[Page-level text extractions]
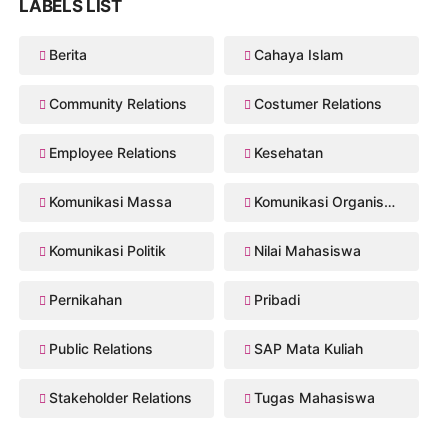
LABELS LIST
Berita
Cahaya Islam
Community Relations
Costumer Relations
Employee Relations
Kesehatan
Komunikasi Massa
Komunikasi Organisasi
Komunikasi Politik
Nilai Mahasiswa
Pernikahan
Pribadi
Public Relations
SAP Mata Kuliah
Stakeholder Relations
Tugas Mahasiswa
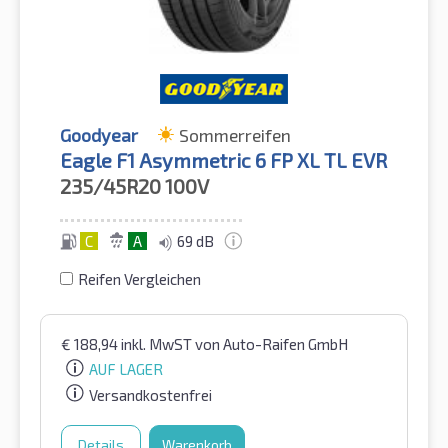
Goodyear
Sommerreifen
Eagle F1 Asymmetric 6 FP XL TL EVR
235/45R20
100V
C
A
69 dB
Reifen Vergleichen
€
188,94
inkl. MwST
von Auto-Raifen GmbH
AUF LAGER
Versandkostenfrei
Details
Warenkorb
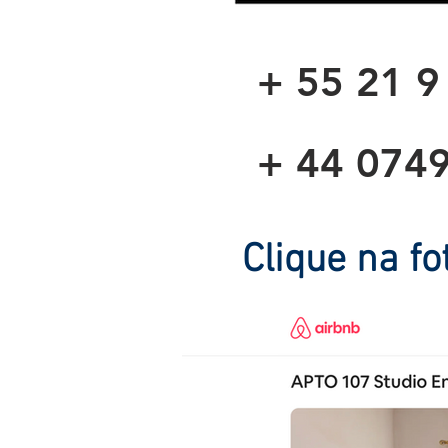
+ 55 21 9
+ 44 074
Clique na f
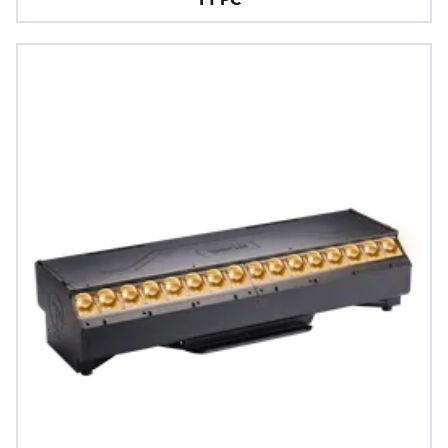
T1 PC™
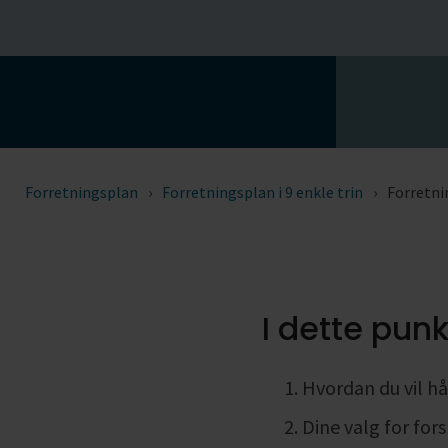
Se alle
Se alle
Forretningsplan
Forretningsplan i 9 enkle trin
Forretni
I dette punk
Hvordan du vil h
Dine valg for for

● **Task to complete**
Please gather every line above that contains the word "Forretningsplan".

● **Exercise solution**
Forretningsplan
Forretningsplan i 9 enkle trin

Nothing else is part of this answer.